Finally, I have found my sympathy for the Devil.
Do you remember the story, that first story, of this garden, a snake, a woman, and fruit from a tree? Yes, it was a beautiful garden, a woman made by God’s own very hands, fruit from a life-giving tree, a tree of knowledge and goodness, and a snake, a serpent really, crawling upon its belly through the dust on the ground. If you don’t recall the story I will give it to you in short: the Serpent lied and the made, the woman, disbelieved her maker and disobeyed His one pronouncement, and she ate of the fruit from that tree, and now we all have been felled for we are all descendant of the fallen.
It does not matter if you believe the story to be true, to be mythic and a teaching legend, or to be false.
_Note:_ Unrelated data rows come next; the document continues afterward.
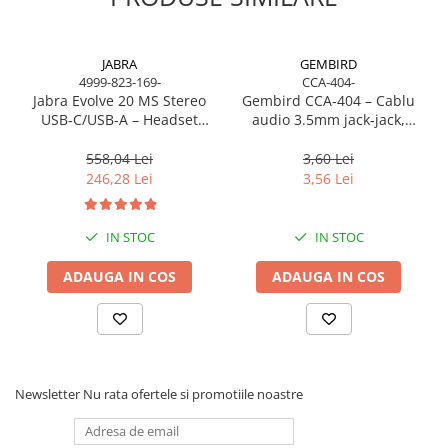
JABRA
GEMBIRD
4999-823-169-
CCA-404-
Jabra Evolve 20 MS Stereo
Gembird CCA‑404 – Cablu
USB‑C/USB‑A – Headset
audio 3.5mm jack‑jack,
On‑Ear, Noise‑Isolating, MS
stereo, 1.2m, RoHS
Certified
558,04 Lei
3,60 Lei
246,28 Lei
3,56 Lei
IN STOC
IN STOC
ADAUGA IN COS
ADAUGA IN COS
Newsletter
Nu rata ofertele si promotiile noastre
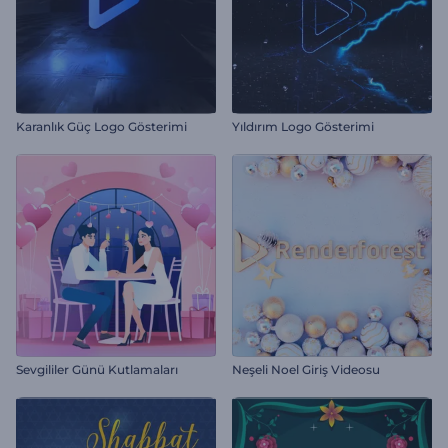
Karanlık Güç Logo Gösterimi
Yıldırım Logo Gösterimi
Sevgililer Günü Kutlamaları
Neşeli Noel Giriş Videosu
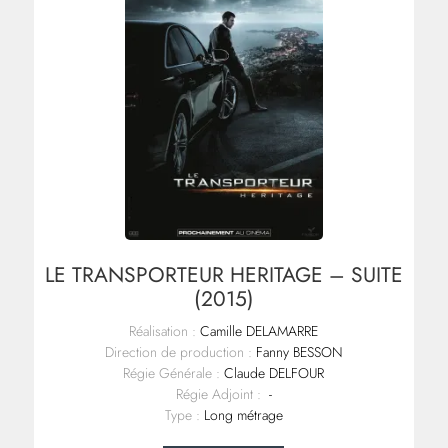
LE TRANSPORTEUR HERITAGE – SUITE
(2015)
Réalisation :
Camille DELAMARRE
Direction de production :
Fanny BESSON
Régie Générale :
Claude DELFOUR
Régie Adjoint :
-
Type :
Long métrage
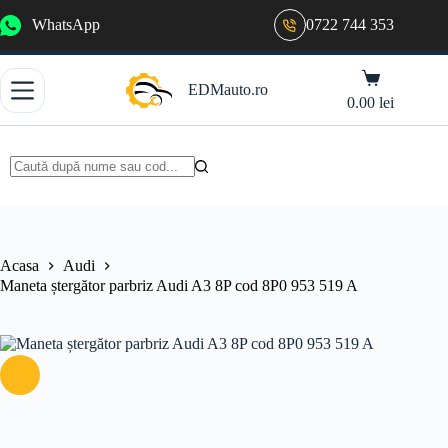
Sari
WhatsApp
0722 744 353
la
conținut
Coș
EDMauto.ro
de
0.00
lei
cumpărături
Niciun
rezultat
Acasa
Audi
Maneta ștergător parbriz Audi A3 8P cod 8P0 953 519 A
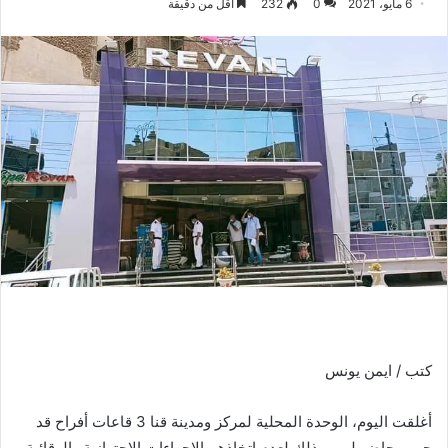
6 مايو، 2021
0
232
أقل من دقيقة
كتب / ايمن يونس
أغلقت اليوم، الوحدة المحلية لمركز ومدينة قنا 3 قاعات أفراح قد
حرر محاضر لهم، وذلك لعدم اتخاذهم الإجراءات الاحترازية والوقائية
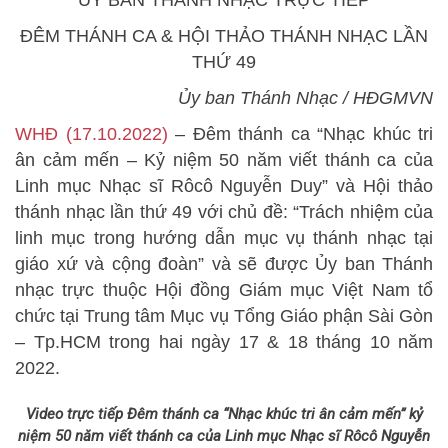
ĐÊM THÁNH CA & HỘI THẢO THÁNH NHẠC LẦN
THỨ 49
Ủy ban Thánh Nhạc / HĐGMVN
WHĐ (17.10.2022)
– Đêm thánh ca “Nhạc khúc tri
ân cảm mến – Kỷ niệm 50 năm viết thánh ca của
Linh mục Nhạc sĩ Rôcô Nguyễn Duy” và Hội thảo
thánh nhạc lần thứ 49 với chủ đề: “Trách nhiệm của
linh mục trong hướng dẫn mục vụ thánh nhạc tại
giáo xứ và cộng đoàn” và sẽ được Ủy ban Thánh
nhạc trực thuộc Hội đồng Giám mục Việt Nam tổ
chức tại Trung tâm Mục vụ Tổng Giáo phận Sài Gòn
– Tp.HCM trong hai ngày 17 & 18 tháng 10 năm
2022.
Video trực tiếp Đêm thánh ca “Nhạc khúc tri ân cảm mến” kỷ
niệm 50 năm viết thánh ca của Linh mục Nhạc sĩ Rôcô Nguyễn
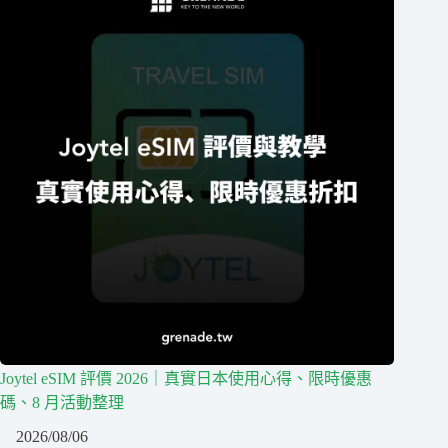
Joytel eSIM 評價 2026｜真實日本使用心得、限時優惠
碼、8 月活動整理
2026/08/06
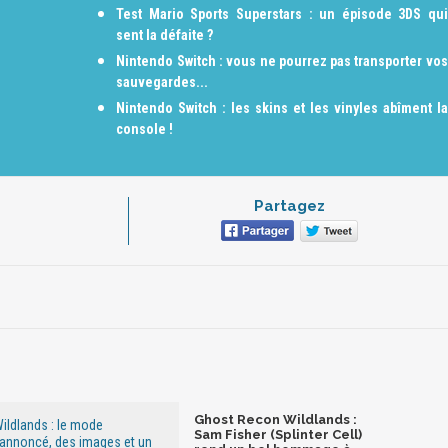
Test Mario Sports Superstars : un épisode 3DS qui
sent la défaite ?
Nintendo Switch : vous ne pourrez pas transporter vos
sauvegardes...
Nintendo Switch : les skins et les vinyles abîment la
console !
Partagez
Ghost Recon Wildlands :
ildlands : le mode
Sam Fisher (Splinter Cell)
 annoncé, des images et un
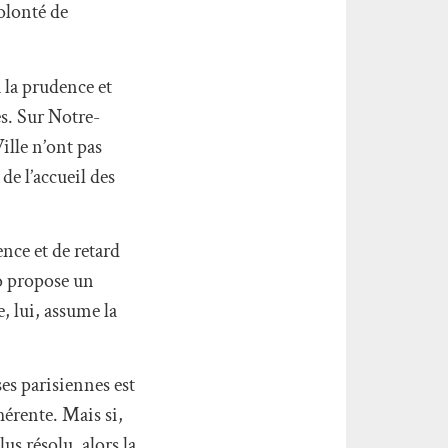
olonté de
 la prudence et
s. Sur Notre-
ille n’ont pas
de l’accueil des
ence et de retard
o propose un
, lui, assume la
es parisiennes est
ohérente. Mais si,
us résolu, alors la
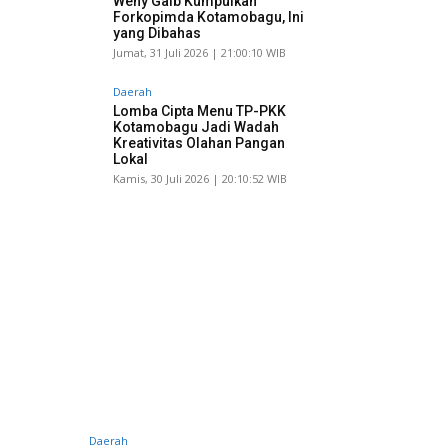
Weny Gaib Kumpulkan
Forkopimda Kotamobagu, Ini
yang Dibahas
Jumat, 31 Juli 2026 | 21:00:10 WIB
Daerah
Lomba Cipta Menu TP-PKK
Kotamobagu Jadi Wadah
Kreativitas Olahan Pangan
Lokal
Kamis, 30 Juli 2026 | 20:10:52 WIB
Daerah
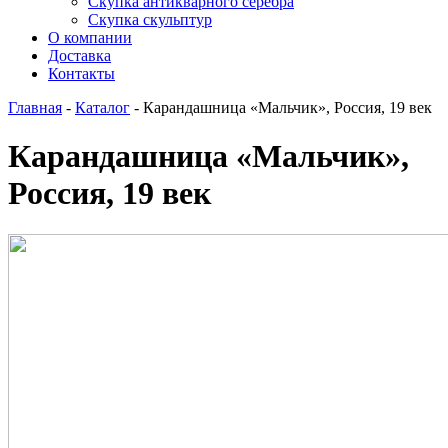
Скупка антикварного серебра
Скупка скульптур
О компании
Доставка
Контакты
Главная
-
Каталог
-
Карандашница «Мальчик», Россия, 19 век
Карандашница «Мальчик»,
Россия, 19 век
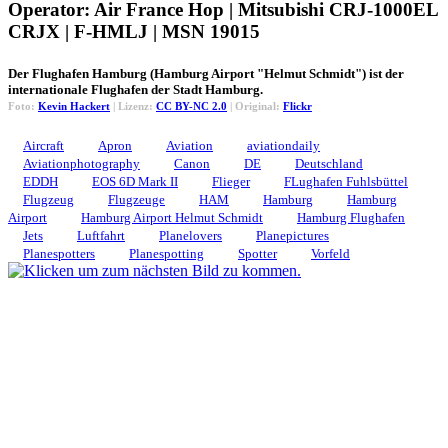
Operator: Air France Hop | Mitsubishi CRJ-1000EL
CRJX | F-HMLJ | MSN 19015
Der Flughafen Hamburg (Hamburg Airport "Helmut Schmidt") ist der
internationale Flughafen der Stadt Hamburg.
Foto:
Kevin Hackert
| Lizenz:
CC BY-NC 2.0
| Original:
Flickr
Aircraft
Apron
Aviation
aviationdaily
Aviationphotography
Canon
DE
Deutschland
EDDH
EOS 6D Mark II
Flieger
FLughafen Fuhlsbüttel
Flugzeug
Flugzeuge
HAM
Hamburg
Hamburg
Airport
Hamburg Airport Helmut Schmidt
Hamburg Flughafen
Jets
Luftfahrt
Planelovers
Planepictures
Planespotters
Planespotting
Spotter
Vorfeld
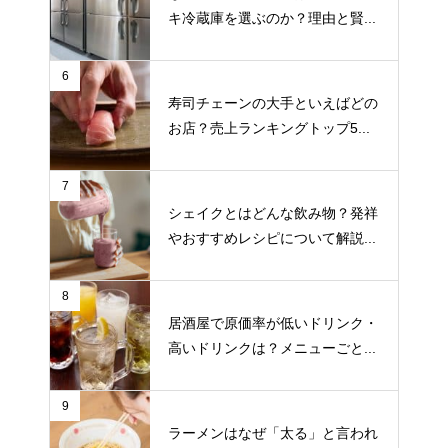
キ冷蔵庫を選ぶのか？理由と賢...
6
寿司チェーンの大手といえばどの
お店？売上ランキングトップ5...
7
シェイクとはどんな飲み物？発祥
やおすすめレシピについて解説...
8
居酒屋で原価率が低いドリンク・
高いドリンクは？メニューごと...
9
ラーメンはなぜ「太る」と言われ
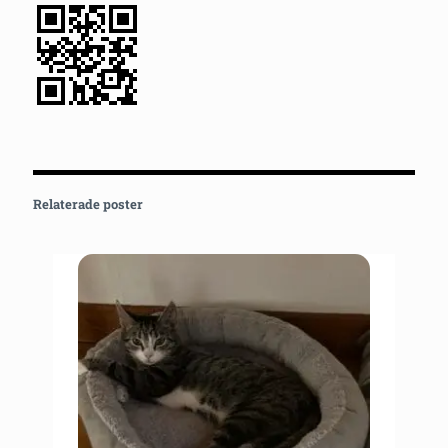
Relaterade poster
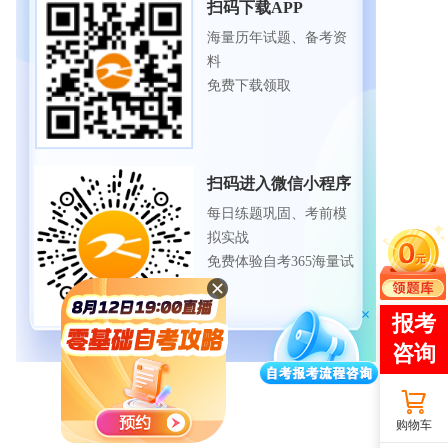
扫码下载APP
海量历年试题、备考资
料
免费下载领取
扫码进入微信小程序
每日练题巩固、考前模
拟实战
免费体验自考365海量试
题
购物车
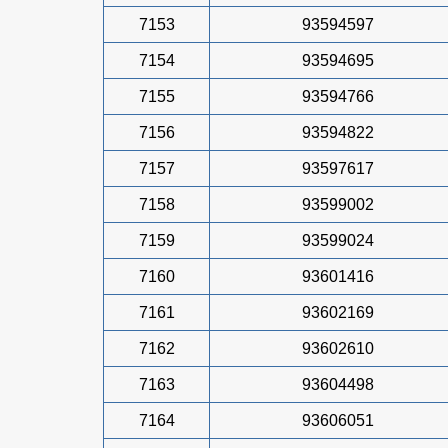
7153
93594597
7154
93594695
7155
93594766
7156
93594822
7157
93597617
7158
93599002
7159
93599024
7160
93601416
7161
93602169
7162
93602610
7163
93604498
7164
93606051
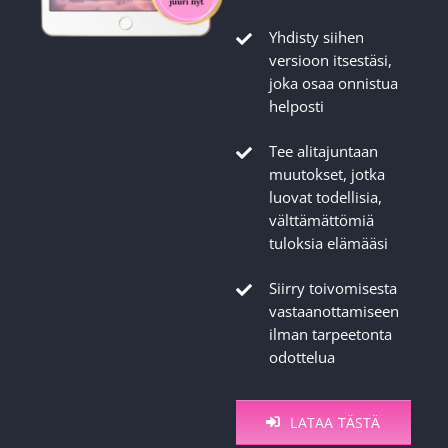
Yhdisty siihen
versioon itsestäsi,
joka osaa onnistua
helposti
Tee alitajuntaan
muutokset, jotka
luovat todellisia,
välttämättömiä
tuloksia elämääsi
Siirry toivomisesta
vastaanottamiseen
ilman tarpeetonta
odottelua
LATAA TÄSTÄ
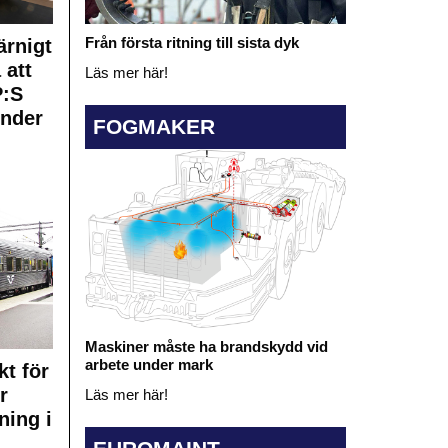
Från första ritning till sista dyk
rnigt
 att
Läs mer här!
:S
under
FOGMAKER
Maskiner måste ha brandskydd vid
arbete under mark
kt för
r
Läs mer här!
ning i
It only matters that you understand the aftermath of the Serpent.
For this Serpent was not actually a snake – he was an angel that had taken on the snake’s form as a method of trickery, for he wanted the worship that was intended for his maker. He was full of envy. He was full of pride. And Lucifer, once the morning star, was now also one of the fallen. And his eventual punishment was banishment from Heaven; and with that banishment his anger, oh his anger, was great and unquenchable – it was rage.
And finally I now understand that rage.
For those of us who come from families who are not as accepting, or understanding, or even tolerant, of anything but strict heterosexuality, with or without the expectation of religious observance, it may feel like we are the same position as the Devil. For, we have sinned in the eyes of our makers – too often, our parents – and the punishment, the expelling from home – be that home physical or emotional or community or some combination thereof – is an angry thing. There is sadness, there is regret, but most of all, there is anger.
We are not the Devil, however, because this is not a sin of pride of envy. This is not a sin of trickery or conspiracy. And, last time I had checked, we were not at war with humanity or God; at least, I should hope not, for that will change the nature of it all, wouldn’t it?
But, I understand the “great anger” especially since when you’re in the closet you pronounce judgment, too often, on yourself. At 14, I knew what it was like to be kicked out of my home, emotionally, self-inflicted yes but because I knew that home could not be a place where I could not be who I was, and I could not be anything than what I was, and therefore, if I remained as I was home would never be home again. And it hasn’t been, and it isn’t, irrespective of my physical location in the space that technically is classified as my “home address” and is on my driver’s license and my insurance forms and my passport.
Sympathy for the Devil, yes, I have it, because he was forced into the vicinity of the earth to await his final punishment. Well-deserved but painful nonetheless.
And me? All my life since I have been looking for a place, a person, a thing, or some combination thereof, that makes me feel safe, warm, secure, trusted, and comfortable again. I have been looking for home. I have been looking, I have been looking, and it has not yet been found.